It is costly when employees voluntarily leave because they take their training, knowledge, talents and competencies with them. Analyzing turnover and exit data to develop effective retention strategies may reveal surprising root causes.
- By Simeone Summers
Most managers would say they know why people leave the company and then proceed to list reasons like “better pay” or “more opportunity.” They may or may not be the real reasons, but the employers continue doing business as usual, seeing little reason to change anything. It is remarkable that businesses seem to spend little time trying to uncover the truth about turnover, usually relying on exit interviews conducted by Human Resources (HR) personnel. The cost of turnover is high because employees take their knowledge, training, talents, competencies, experience and networks with them. For these reasons, a wealth of turnover and exit data needs to be collected, reported to management, and then leveraged to develop effective retention strategies.

Long before an employee leaves, there are usually signs of disengagement. An anonymous saying goes like this: Some people quit and leave, while others quit and stay. When people become disengaged, they almost always lower their productivity, costing the company much more than the expense of training a replacement. Disengaged employees use sick leave, have an increased likelihood of experiencing on-the-job injuries, complain more, make more mistakes, and may even be deliberately uncooperative or cause turmoil in the workplace. It can be particularly harmful to the business if the dissatisfaction with the company translates into giving poor customer service or producing low-quality products or services.
Making the Connections
In many companies, turnover and exit data tends to be fairly shallow because there is a tacit understanding that the employees will probably not tell the real reasons why they are leaving and employers should not be asking personal questions. The real reasons for leaving include lack of opportunity, poor management, inefficiency, lack of mentoring or development opportunities, no recognition earned for contributions to the business, a nonparticipative culture, lack of opportunity to use talents and creativity, or lack of opportunities to follow a desired career path. There may be more personal reasons too, like managers belittling employees or using a dictatorial, offensive style. In reality, most people have multiple reasons for searching for a new job, and it is an accumulation of events that lead to their terminating employment.

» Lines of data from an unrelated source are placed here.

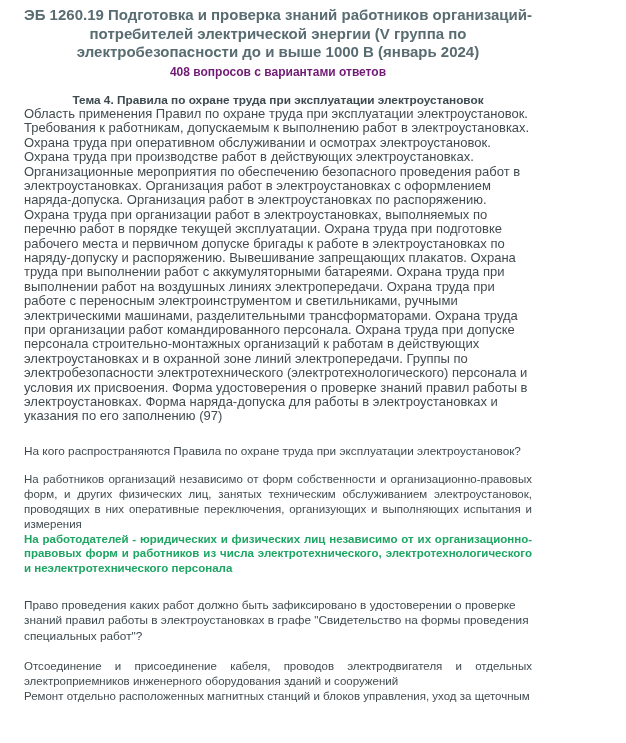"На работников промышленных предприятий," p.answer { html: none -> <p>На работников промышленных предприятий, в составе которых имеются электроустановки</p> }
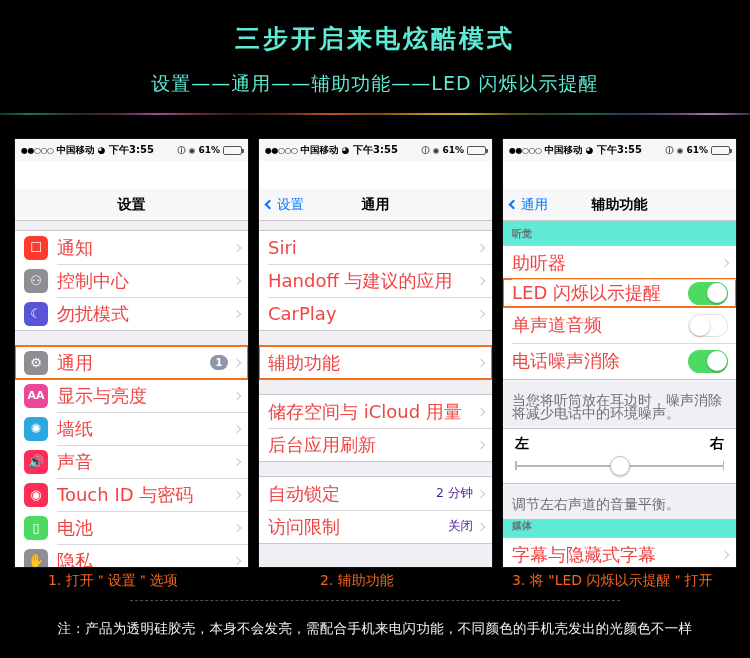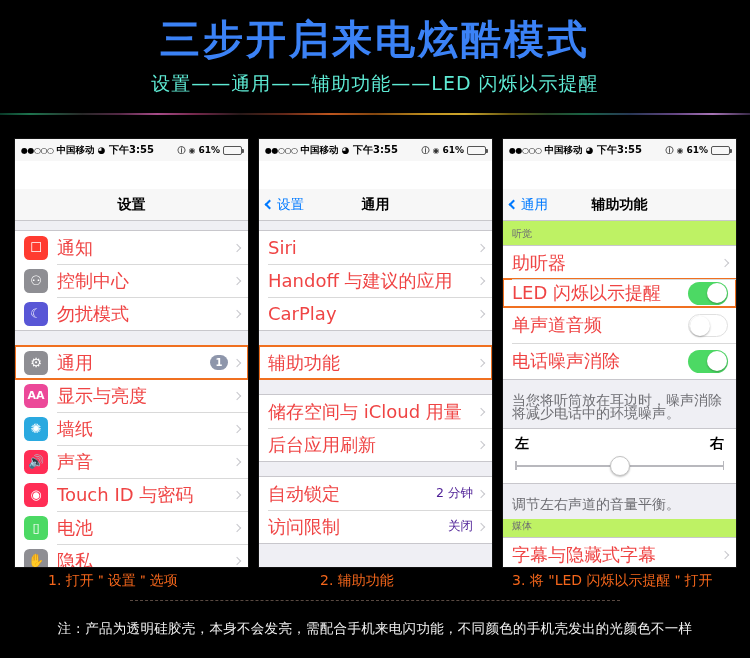"三步开启来电炫酷模式" .header-title { color: #3b82f6 -> #5eead4; font-size: 40px -> 25px }
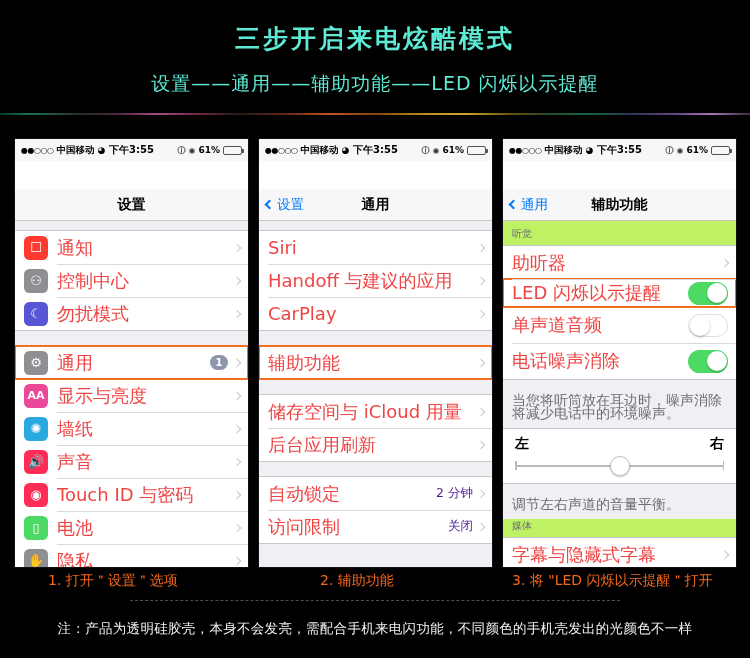"听觉" .section-hdr { background: #bef264 -> #5eead4; font-weight: none -> bold }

Using turnover and exit data to learn the real reasons employee leave requires connecting the data to the employee and/or company history. The HR exit interviews may be summarized and sent to the appropriate manager or supervisor, but the information is not very valuable unless it is linked to what occurred in the workplace. Was the employee a rising star who reached a certain level and found no more opportunities? Analyzing the person’s career path in the company can be very revealing. The departure of a talented employee who is promoted a couple of times, but eventually reaches a level where all efforts to advance are stymied, is an indication there is a problem. For example, there may be a history of women failing to reach management positions, despite excellent work performances. The only way that information is discovered is by analyzing the data for all women who have left the business over a period of time. If women are seldom promoted into management in a particular division, senior management knows it can expect to lose talented women in the future and corrective action can be taken before others leave. If the turnover rate for minorities is twice as high as the turnover rate for white employees, it is considered a dysfunctional voluntary turnover. Another good example of dysfunctional turnover is high turnover rates for talented staff members who complete in-house training. There is obviously a systemic issue that needs addressing or an undesirable corporate culture that does not support diversity and inclusion or up-and-coming professionals.

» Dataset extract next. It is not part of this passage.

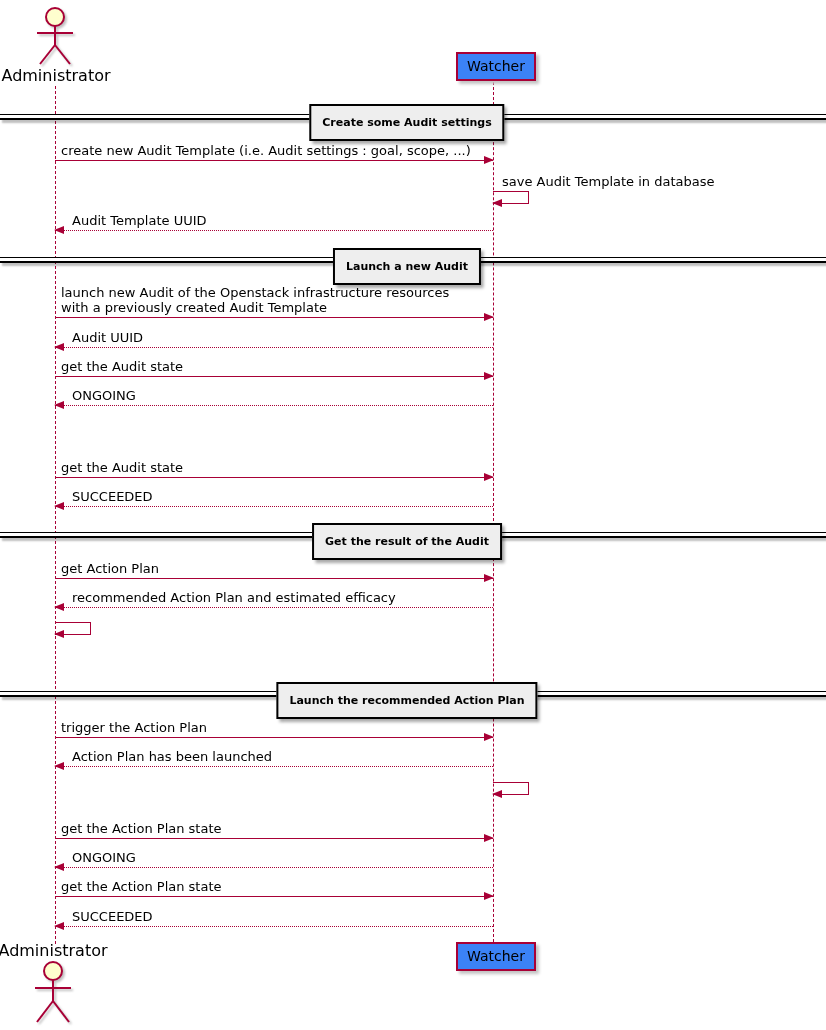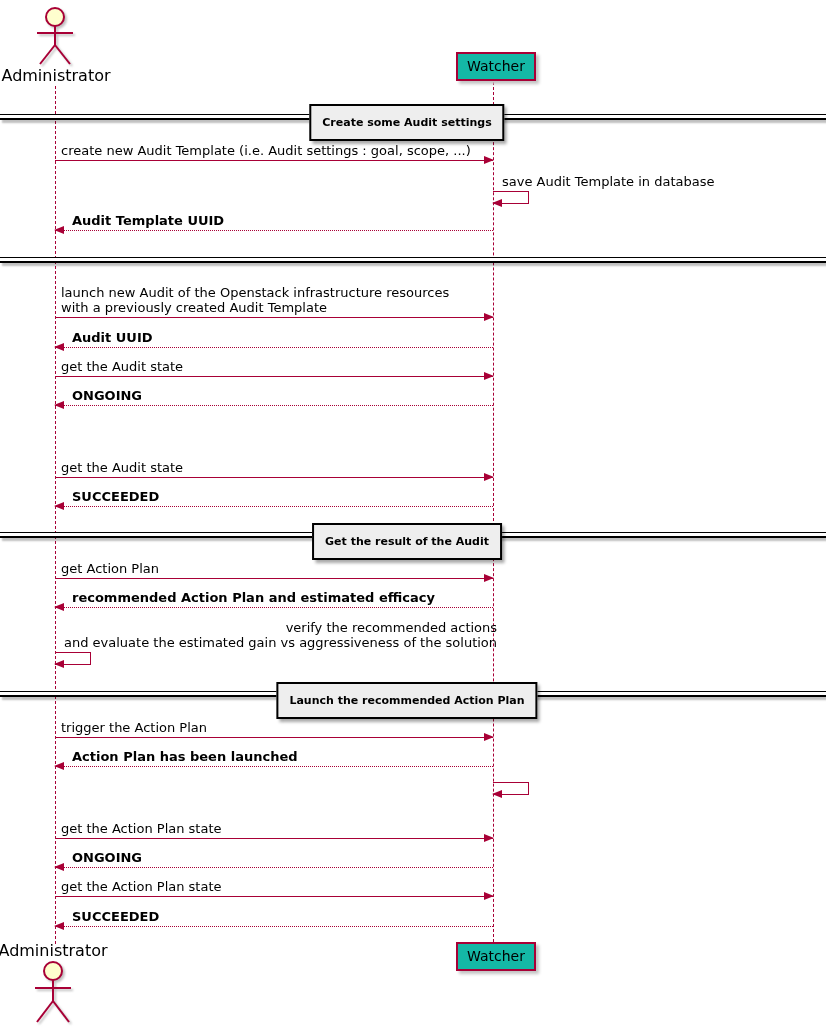"Watcher" .participant { background: #14b8a6 -> #3b82f6 }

Understanding why people leave employment is one level of information gained from turnover and exit data. However, employers can also use the information to identify the risk of loss of critical employees. For example, if exit data indicates a particular employee profile is likely to leave after five years due to lack of engagement, retention strategies can target this group. Perhaps the company needs to offer challenging projects requiring teamwork so the employees are able to contribute more of their talents and have greater company-wide visibility.
Collecting a Wealth of Data
The data collected needs to include much more than just the turnover rate. Employers should track turnover by job title and job level, years of service, performance level, and so on. The reason people are leaving should be identified, but the reasons can also be correlated with other data. The breakout data on terminating employees can include information like skill level, gender or race, performance level, promotions, type of work, training and development completed, and so on. Once the data is collected, the costs of turnover by employee category, based on a pre-designated factor like skill level, are calculated and compared to the benefits of designing retention strategies. Benchmarking can provide guidance for evaluating the costs of turnover, while a needs assessment analyzes future workforce needs based on industry and marketplace conditions.
Data is collected in different ways. Exit interviews, post-exit interviews, linkage research and qualitative studies are just a few methods. The type of retention strategies designed depends on what the turnover and exit data reveals. They can include adding flexible work schedules or training and development opportunities, developing a new-hire orientation program that conveys realistic information about the job, revising the salary and benefits schedule, adding supervisor training, developing motivating performance based awards, and many others.
Ultimately, the goal is to use the turnover data in a way that improves retention of employees who bring the most value to the business. Highly trained and skilled workers, minorities and women, and critical positions that are difficult to fill are examples of high value employee groups. Developing and implementing a plan to reduce turnover rates is challenging, but the benefits accrued make it well worth the effort. Just do not be surprised if the data analysis reveals that management really did not have a firm understanding of what employees are thinking and experiencing.